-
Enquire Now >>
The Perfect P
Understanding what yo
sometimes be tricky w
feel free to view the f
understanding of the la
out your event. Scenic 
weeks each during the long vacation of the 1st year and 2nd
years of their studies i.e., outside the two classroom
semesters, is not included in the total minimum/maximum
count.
☆ ☆ ☆ ☆ ☆ ☆ ☆
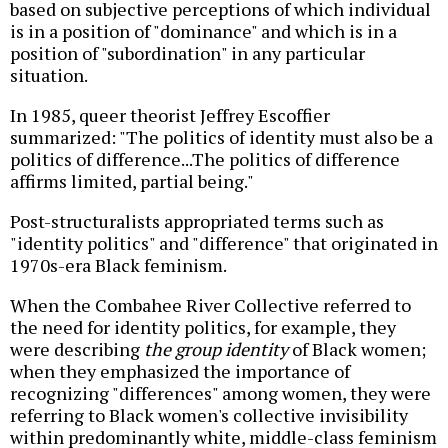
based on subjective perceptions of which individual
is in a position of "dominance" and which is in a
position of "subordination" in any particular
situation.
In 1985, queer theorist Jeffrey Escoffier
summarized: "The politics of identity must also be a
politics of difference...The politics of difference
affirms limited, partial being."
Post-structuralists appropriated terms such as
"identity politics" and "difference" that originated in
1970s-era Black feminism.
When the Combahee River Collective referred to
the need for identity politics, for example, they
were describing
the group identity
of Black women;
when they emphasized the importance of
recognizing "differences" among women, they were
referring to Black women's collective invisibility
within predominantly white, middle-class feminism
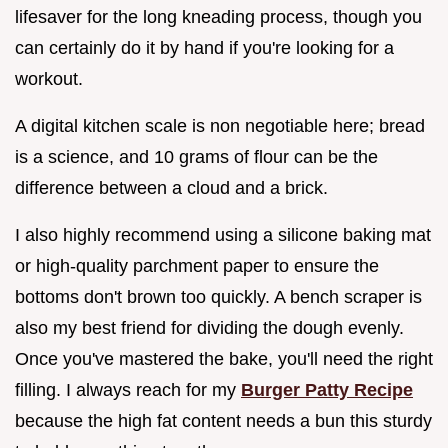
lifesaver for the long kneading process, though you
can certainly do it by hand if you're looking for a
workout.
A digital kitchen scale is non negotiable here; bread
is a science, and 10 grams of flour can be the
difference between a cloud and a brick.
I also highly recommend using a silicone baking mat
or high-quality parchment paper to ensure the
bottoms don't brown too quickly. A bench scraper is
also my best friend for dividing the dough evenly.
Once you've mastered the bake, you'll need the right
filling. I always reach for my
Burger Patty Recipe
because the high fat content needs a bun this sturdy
☆ ☆ ☆ ☆ ☆ ☆ ☆
→ **Your task**: Among the entries above, take the line with "When the Combahee", the line with "because the high", and all the lines between them, and restate them word for word without pictures.

→ **Answer below**:
When the Combahee River Collective referred to
the need for identity politics, for example, they
were describing
the group identity
of Black women;
when they emphasized the importance of
recognizing "differences" among women, they were
referring to Black women's collective invisibility
within predominantly white, middle-class feminism
lifesaver for the long kneading process, though you
can certainly do it by hand if you're looking for a
workout.
A digital kitchen scale is non negotiable here; bread
is a science, and 10 grams of flour can be the
difference between a cloud and a brick.
I also highly recommend using a silicone baking mat
or high-quality parchment paper to ensure the
bottoms don't brown too quickly. A bench scraper is
also my best friend for dividing the dough evenly.
Once you've mastered the bake, you'll need the right
filling. I always reach for my
Burger Patty Recipe
because the high fat content needs a bun this sturdy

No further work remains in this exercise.